Locations

The Rebirth of Sand Point: Slice Bar, New Dining Room & Expanded Hours

Some remodels consist of a few cosmetic upgrades and a load of promotion. Not our Sand Point remodel. After 20 years of brisk business, we decided a top-down overhaul was needed. Construction was equivalent to building out a new store—while it’s open for business! We were open every single day, which required a lot of coordination between the crew and the contractor. It also needed a flexible approach to business as usual. Customers coming for pickup were instructed to go to the back door. Quite a few predictable jokes about back-door dealing of illicit substances were made.
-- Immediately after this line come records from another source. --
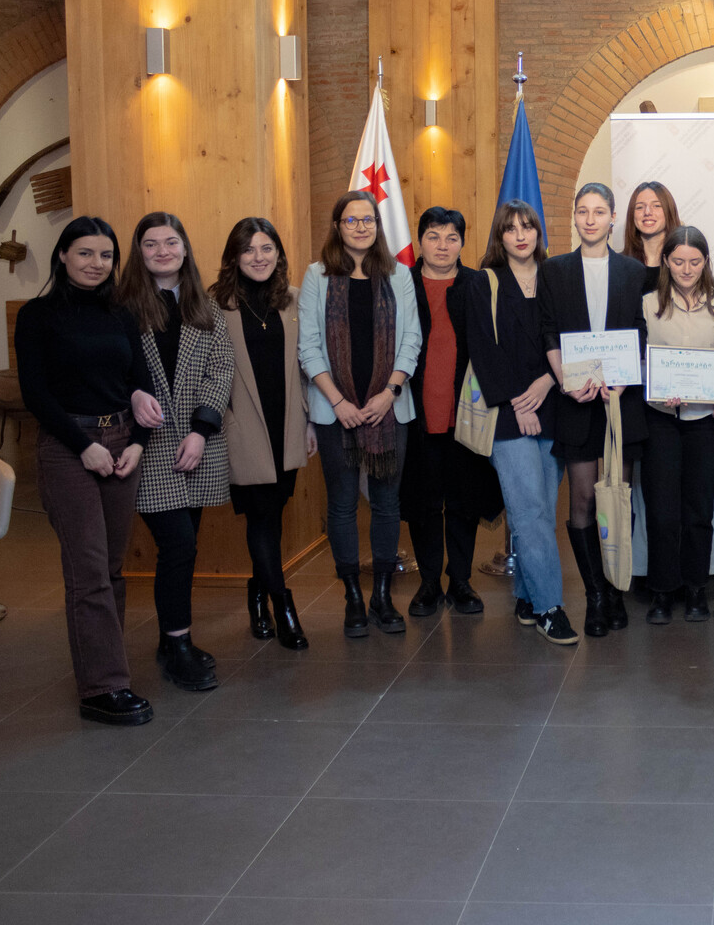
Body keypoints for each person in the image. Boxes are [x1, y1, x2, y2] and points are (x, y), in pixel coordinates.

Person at [16, 217, 165, 725]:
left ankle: (107, 671)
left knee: (111, 569)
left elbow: (141, 384)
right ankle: (103, 688)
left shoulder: (121, 314)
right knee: (89, 571)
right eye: (84, 253)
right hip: (68, 448)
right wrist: (84, 447)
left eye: (105, 255)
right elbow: (36, 394)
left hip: (122, 445)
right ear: (62, 255)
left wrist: (139, 443)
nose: (96, 264)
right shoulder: (38, 316)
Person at [116, 212, 234, 691]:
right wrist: (131, 396)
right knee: (178, 545)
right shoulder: (122, 307)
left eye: (171, 242)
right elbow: (112, 370)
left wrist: (201, 431)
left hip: (196, 444)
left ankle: (171, 640)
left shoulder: (204, 306)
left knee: (185, 547)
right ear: (138, 252)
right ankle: (179, 648)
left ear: (185, 248)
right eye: (151, 243)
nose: (162, 251)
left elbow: (221, 369)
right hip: (147, 445)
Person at [299, 190, 422, 638]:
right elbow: (308, 346)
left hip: (389, 408)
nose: (360, 227)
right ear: (337, 226)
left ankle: (382, 596)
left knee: (388, 503)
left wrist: (389, 393)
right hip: (337, 412)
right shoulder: (317, 276)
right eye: (351, 220)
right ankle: (353, 596)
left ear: (377, 225)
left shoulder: (399, 275)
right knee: (342, 503)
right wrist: (338, 402)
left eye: (368, 220)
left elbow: (411, 340)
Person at [466, 200, 578, 645]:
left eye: (527, 227)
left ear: (538, 232)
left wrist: (549, 383)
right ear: (500, 235)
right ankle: (551, 607)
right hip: (508, 413)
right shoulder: (485, 282)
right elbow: (482, 350)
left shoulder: (556, 278)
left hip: (552, 406)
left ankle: (527, 597)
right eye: (510, 228)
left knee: (541, 511)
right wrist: (520, 403)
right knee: (528, 511)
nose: (520, 235)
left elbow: (570, 340)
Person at [539, 182, 646, 637]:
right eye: (582, 211)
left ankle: (617, 588)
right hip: (577, 400)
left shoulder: (634, 271)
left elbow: (640, 331)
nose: (590, 219)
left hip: (621, 400)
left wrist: (627, 376)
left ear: (612, 217)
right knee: (582, 498)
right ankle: (596, 594)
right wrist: (566, 379)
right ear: (574, 216)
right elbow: (548, 330)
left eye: (599, 211)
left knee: (618, 497)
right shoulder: (554, 270)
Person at [209, 216, 314, 651]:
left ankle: (257, 595)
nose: (258, 257)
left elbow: (307, 363)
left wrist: (310, 419)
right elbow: (208, 369)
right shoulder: (215, 304)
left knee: (273, 514)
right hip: (242, 426)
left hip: (287, 423)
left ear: (279, 254)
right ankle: (282, 604)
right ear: (234, 256)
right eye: (248, 249)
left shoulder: (294, 299)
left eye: (267, 248)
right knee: (260, 516)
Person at [401, 206, 499, 619]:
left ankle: (460, 580)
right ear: (420, 241)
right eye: (434, 237)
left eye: (452, 238)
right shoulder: (401, 283)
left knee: (463, 501)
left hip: (468, 412)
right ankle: (428, 583)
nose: (442, 246)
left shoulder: (478, 284)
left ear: (462, 243)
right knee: (423, 502)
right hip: (415, 412)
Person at [643, 226, 714, 623]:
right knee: (662, 512)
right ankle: (663, 592)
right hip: (661, 421)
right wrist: (656, 390)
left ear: (706, 262)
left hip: (704, 423)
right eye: (679, 261)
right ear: (666, 261)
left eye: (695, 262)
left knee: (699, 511)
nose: (687, 269)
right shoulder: (648, 304)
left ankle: (697, 589)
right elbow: (641, 364)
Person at [624, 180, 681, 294]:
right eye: (640, 207)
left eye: (656, 206)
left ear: (669, 211)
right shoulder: (620, 265)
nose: (647, 212)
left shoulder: (684, 264)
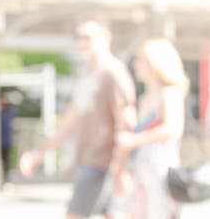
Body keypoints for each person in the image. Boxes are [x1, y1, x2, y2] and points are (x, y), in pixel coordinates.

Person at [18, 18, 136, 219]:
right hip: (86, 158)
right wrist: (39, 152)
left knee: (76, 215)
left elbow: (126, 121)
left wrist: (121, 168)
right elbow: (69, 121)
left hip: (101, 161)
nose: (81, 43)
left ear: (105, 38)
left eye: (87, 37)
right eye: (78, 37)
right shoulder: (84, 73)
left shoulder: (113, 72)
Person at [115, 38, 188, 219]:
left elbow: (172, 129)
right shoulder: (145, 98)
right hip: (142, 168)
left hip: (161, 169)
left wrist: (134, 140)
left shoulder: (169, 94)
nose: (136, 64)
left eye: (141, 60)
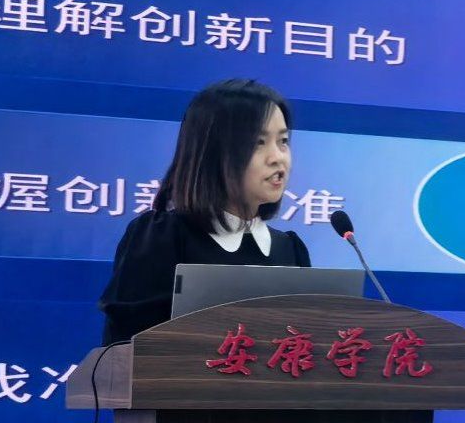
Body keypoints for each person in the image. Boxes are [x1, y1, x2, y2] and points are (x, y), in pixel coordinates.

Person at [99, 79, 311, 345]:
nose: (277, 157)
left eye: (283, 141)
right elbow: (128, 350)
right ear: (213, 151)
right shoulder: (161, 238)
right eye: (258, 142)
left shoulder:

Sand Point General Manager Robbie Pierce says, “Customers would wait by the back door, jostling with the mop bucket and the stream of delivery drivers coming and going.”

As of this August, after nearly six months of construction, the Sand Point store is open expanded hours and is busy serving pizza from its new slice bar in a much larger dining room. “It’s much more contemporary,” Robbie says. “I have customers coming in every day telling me how awesome this place looks.” And the back-door dealing is a thing of the past. Customers can now take a seat and order a beer on draft while they wait.

One of the improvements that customers might not notice right away is the efficiency improvements made to the kitchen. It’s a little like a car that not only got a new paint job, new tires and a whole new interior—but a new engine, to boot. Our revamped kitchen allows us to do everything we did before better and more quickly, shortening wait times during rushes.

Few not in the know would guess the essential ingredient that made the whole remodel possible—50,000 pounds of concrete. The biggest challenge we faced in improving the customer experience and workflow was a series of columns that support the multi-story apartment building above the store. Robbie says, “The space was filled with the world’s most unfortunately located pillars all around the store, including one right in the middle of the walk-in, which was fun.” Workers dug a six-foot trench and poured 25 tons of concrete to form an arch that supports the building. “It looks really cool and opened up the flow of the space,” Robbie says.

Dinners are predictably busy, and the new lunch business is picking up. “I had a line running out the door today,” Robbie says. “We’re seeing a great mix of people coming in for slices, and others are ordering a whole pie and eating in, others place orders for multiple pizzas and salads and take them back to the office. After the first day of school, a group of teachers came in and ordered about $300 of pizza and beer for the group. That was great.”